Gannon suddenly recognized the face of the thin bland man of about thirty-five with salt-and-pepper hair who was wearing a tuxedo beside her. At least vaguely. Was he from a business cable TV channel or something? he thought.
“The man there,” John Barber said sitting up. “Isn’t that...that’s that internet company guy, right? That billionaire. What’s his name?”
“Weber,” Kit said. “Yes, that’s Ethan Weber. He worked at Apple before he started the smartphone behemoth Sonexum. Remember, they did a movie about him on Netflix last year? He’s the eleventh richest man in the world.”
“Holy shit!” Gannon said, grabbing his head as he stood. “One of those internet billionaires from that damn conference in Jackson, right? Only someone with unlimited sway and cash could even dream of attempting all this bloody insanity.”
“So you’re saying our missing victim one is some billionaire Silicon Valley dude’s girlfriend or something?” John Barber said.
“No,” Kit said, looking at him steadily. “Victim one isn’t Weber’s girlfriend. This is Lisa Weber. It’s his wife.”
“No!” Gannon cried. “His wife?”
“Yes. They met in college at MIT. The reason we didn’t recognize her straight off the bat from Owen’s video is because she’s reclusive and notoriously camera-shy. Especially in the States. The only time she does any PR at all is for their philanthropic foundation, which is run out of Italy and based mostly in Africa and Southeast Asia. Her parents are actually from China.”
“And Weber killed her,” Gannon said. “Or hired someone to do it. Had to be. And all this, the shooting, switching out the victims, all of it was part of a cover-up.”
“You’ve got to be shitting me,” Barber said.
Kit nodded.
“That’s what it’s looking like,” she said.

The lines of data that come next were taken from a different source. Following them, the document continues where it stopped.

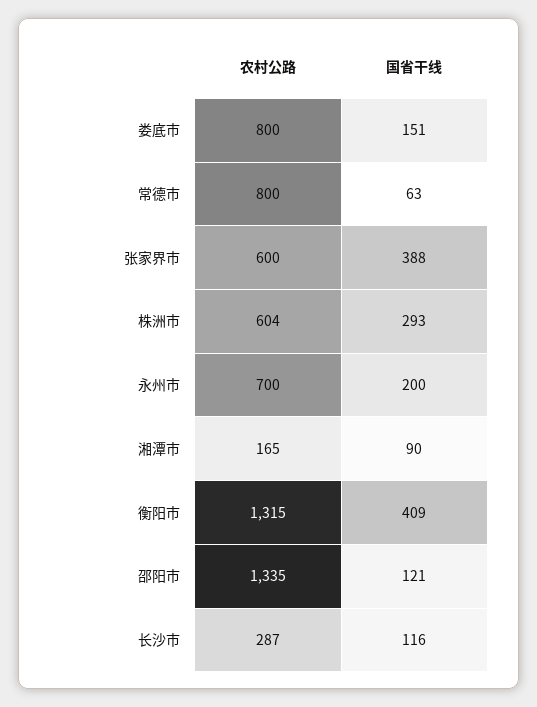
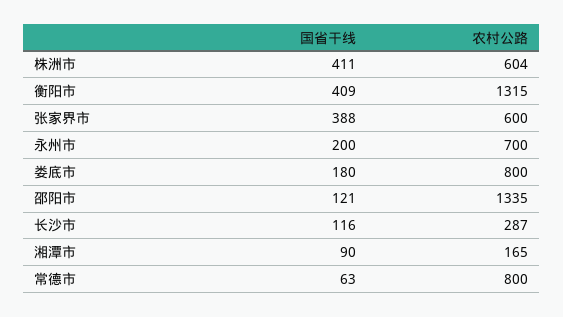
  {
    "农村公路": {
      "娄底市": 800,
      "常德市": 800,
      "张家界市": 600,
      "株洲市": 604,
      "永州市": 700,
      "湘潭市": 165,
      "衡阳市": 1315,
      "邵阳市": 1335,
      "长沙市": 287
    },
    "国省干线": {
-     "娄底市": 151,
+     "娄底市": 180,
      "常德市": 63,
      "张家界市": 388,
-     "株洲市": 293,
+     "株洲市": 411,
      "永州市": 200,
      "湘潭市": 90,
      "衡阳市": 409,
      "邵阳市": 121,
      "长沙市": 116
    }
  }

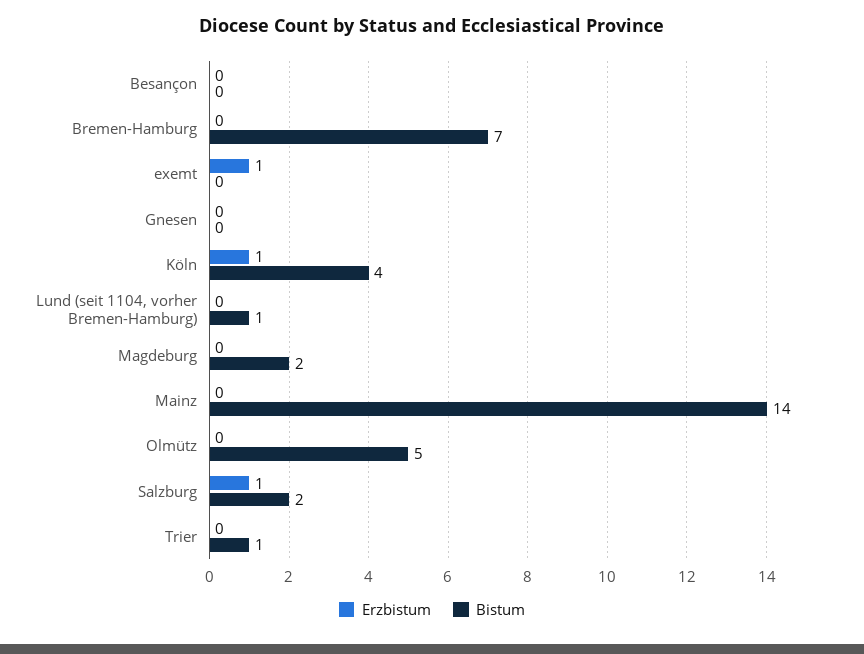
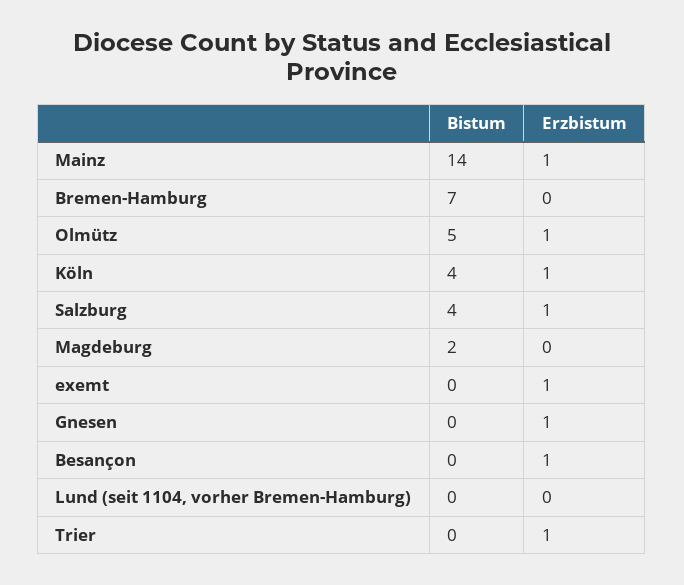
  {
    "Erzbistum": {
-     "Besançon": 0,
+     "Besançon": 1,
      "Bremen-Hamburg": 0,
      "exemt": 1,
-     "Gnesen": 0,
+     "Gnesen": 1,
      "Köln": 1,
      "Lund (seit 1104, vorher Bremen-Hamburg)": 0,
      "Magdeburg": 0,
-     "Mainz": 0,
+     "Mainz": 1,
-     "Olmütz": 0,
+     "Olmütz": 1,
      "Salzburg": 1,
-     "Trier": 0
+     "Trier": 1
    },
    "Bistum": {
      "Besançon": 0,
      "Bremen-Hamburg": 7,
      "exemt": 0,
      "Gnesen": 0,
      "Köln": 4,
-     "Lund (seit 1104, vorher Bremen-Hamburg)": 1,
+     "Lund (seit 1104, vorher Bremen-Hamburg)": 0,
      "Magdeburg": 2,
      "Mainz": 14,
      "Olmütz": 5,
-     "Salzburg": 2,
+     "Salzburg": 4,
-     "Trier": 1
+     "Trier": 0
    }
  }

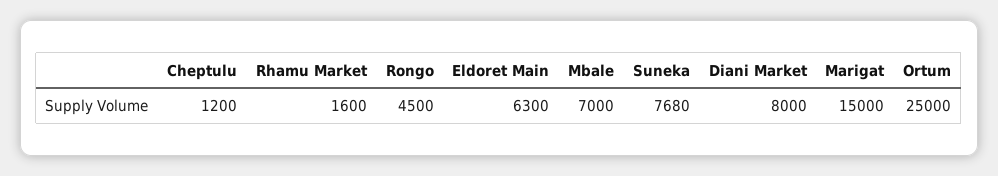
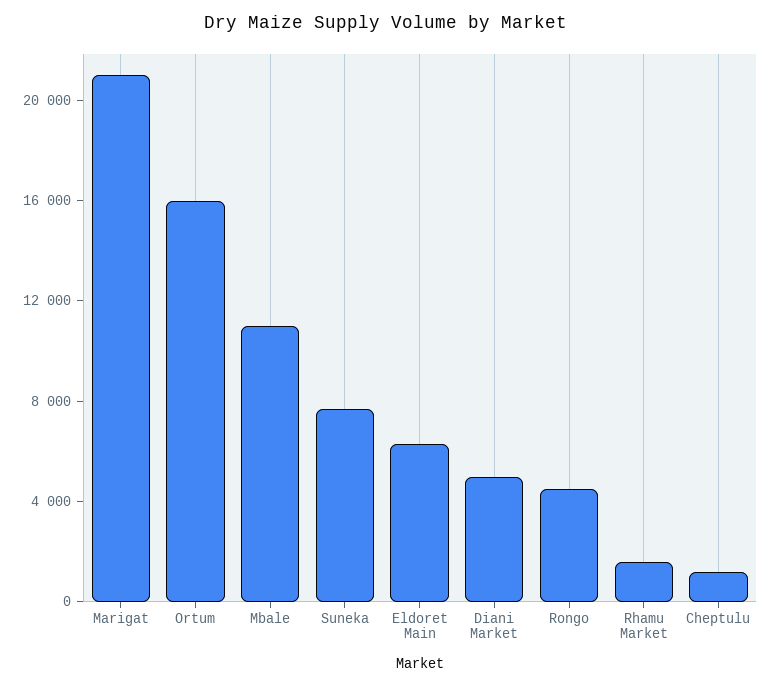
  {
    "Cheptulu": 1200,
    "Rhamu Market": 1600,
    "Rongo": 4500,
    "Eldoret Main": 6300,
-   "Mbale": 7000,
+   "Mbale": 11000,
    "Suneka": 7680,
-   "Diani Market": 8000,
+   "Diani Market": 5000,
-   "Marigat": 15000,
+   "Marigat": 21000,
-   "Ortum": 25000
+   "Ortum": 16000
  }

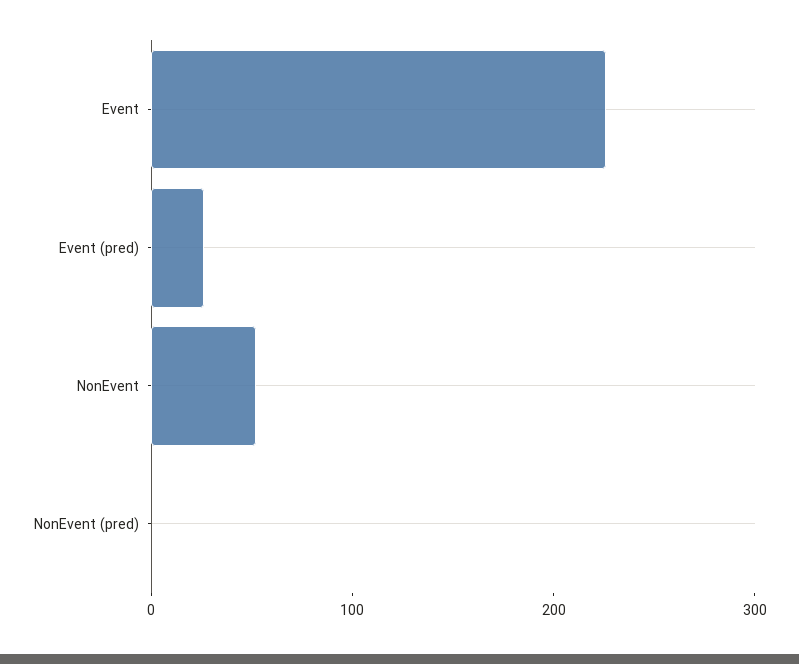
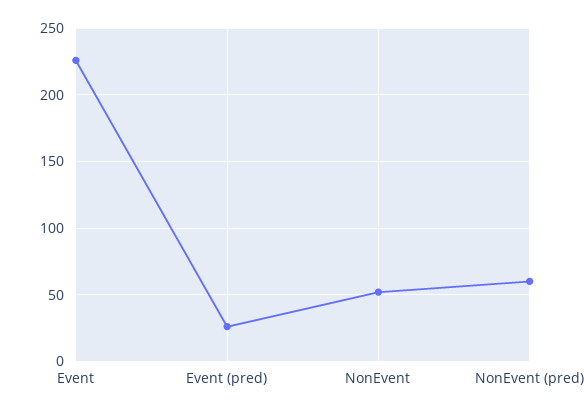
  {
    "Event": 225,
    "Event (pred)": 25,
    "NonEvent": 50,
-   "NonEvent (pred)": 0
+   "NonEvent (pred)": 60
  }

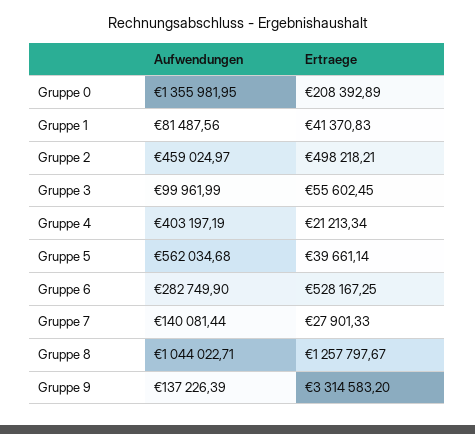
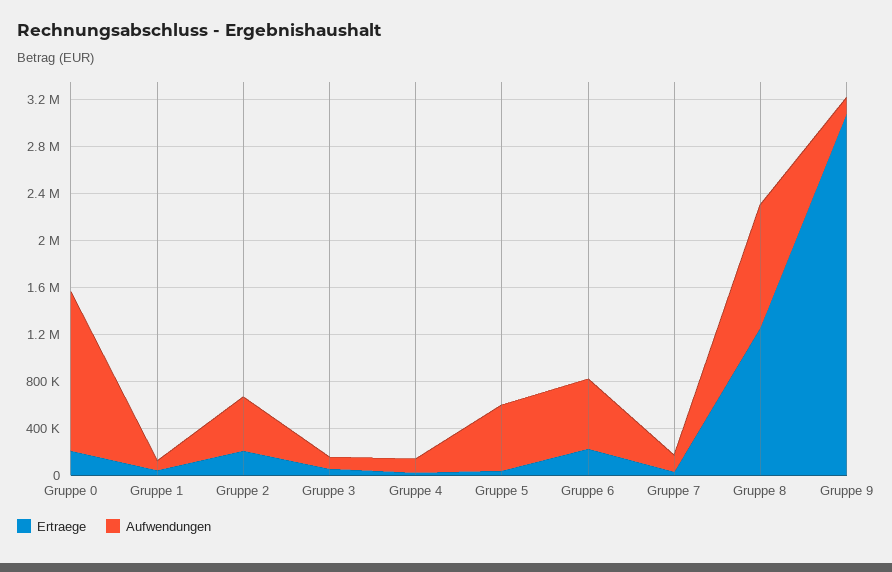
  {
    "Aufwendungen": {
      "Gruppe 0": 1355981.95,
      "Gruppe 1": 81487.56,
      "Gruppe 2": 459024.97,
      "Gruppe 3": 99961.99,
-     "Gruppe 4": 403197.19,
+     "Gruppe 4": 100000,
      "Gruppe 5": 562034.68,
-     "Gruppe 6": 282749.9,
+     "Gruppe 6": 600000,
      "Gruppe 7": 140081.44,
      "Gruppe 8": 1044022.71,
      "Gruppe 9": 137226.39
    },
    "Ertraege": {
      "Gruppe 0": 208392.89,
      "Gruppe 1": 41370.83,
-     "Gruppe 2": 498218.21,
+     "Gruppe 2": 200000,
      "Gruppe 3": 55602.45,
      "Gruppe 4": 21213.34,
      "Gruppe 5": 39661.14,
-     "Gruppe 6": 528167.25,
+     "Gruppe 6": 200000,
      "Gruppe 7": 27901.33,
      "Gruppe 8": 1257797.67,
-     "Gruppe 9": 3314583.2
+     "Gruppe 9": 3100000
    }
  }

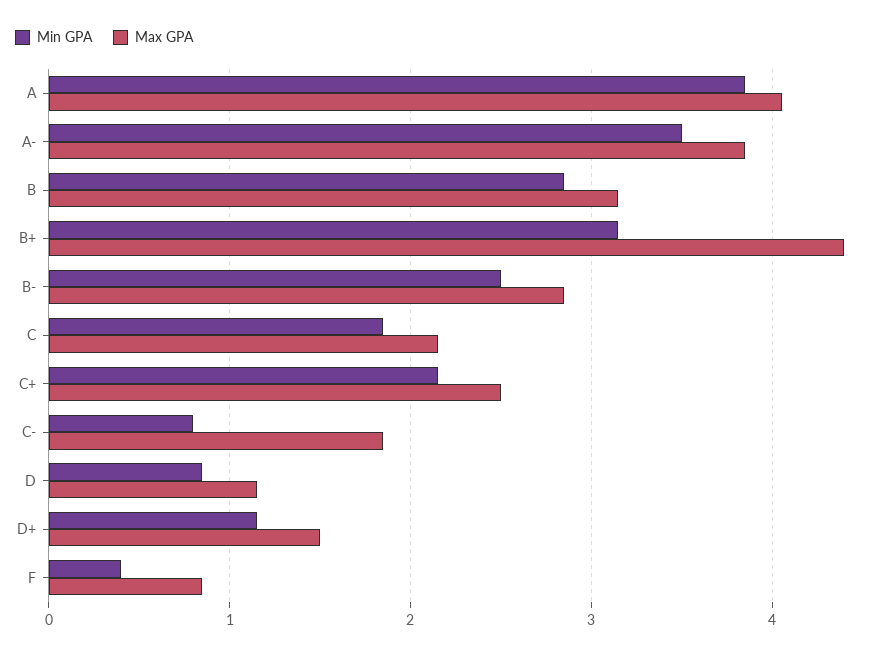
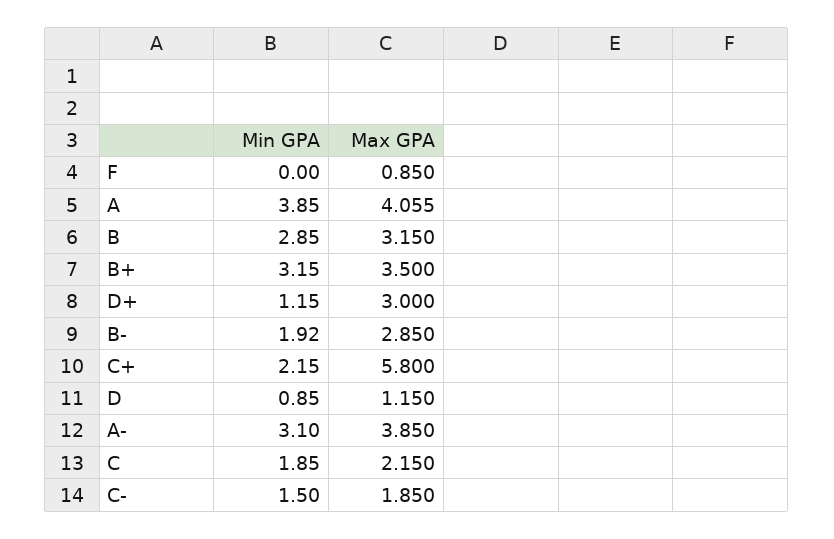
  {
    "Min GPA": {
      "A": 3.85,
-     "A-": 3.5,
+     "A-": 3.1,
      "B": 2.85,
      "B+": 3.15,
-     "B-": 2.5,
+     "B-": 1.92,
      "C": 1.85,
      "C+": 2.15,
-     "C-": 0.8,
+     "C-": 1.5,
      "D": 0.85,
      "D+": 1.15,
-     "F": 0.4
+     "F": 0
    },
    "Max GPA": {
      "A": 4.055,
      "A-": 3.85,
      "B": 3.15,
-     "B+": 4.4,
+     "B+": 3.5,
      "B-": 2.85,
      "C": 2.15,
-     "C+": 2.5,
+     "C+": 5.8,
      "C-": 1.85,
      "D": 1.15,
-     "D+": 1.5,
+     "D+": 3,
      "F": 0.85
    }
  }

“Walk me through it,” Barber said.
“Here’s how I think it probably went down,” Kit said, standing. “Like Mike just said, there was a bunch of Silicon Valley computer execs staying in Jackson for a mogul conference. Ethan Weber was the keynote speaker. His speech is actually on his Facebook page. I’m thinking at some point he and his wife are bored at the hotel, so they decide to head up to Grand Teton for some reason. Do a little glamping under the stars or something. Who knows? And he kills her.”
“But come on, he ripped her apart. Why?” John Barber said.
“We don’t know. Why do husbands kill their wives? She was cheating on him? Going to leave him? Or she confronted him about an affair and he snapped? Whatever it was, we can assume Weber doesn’t want to suffer the consequences, so he snaps his globally connected billion-dollar fingers and voilà! His goons and Assistant Attorney General Warner go to work and the cover-up begins.”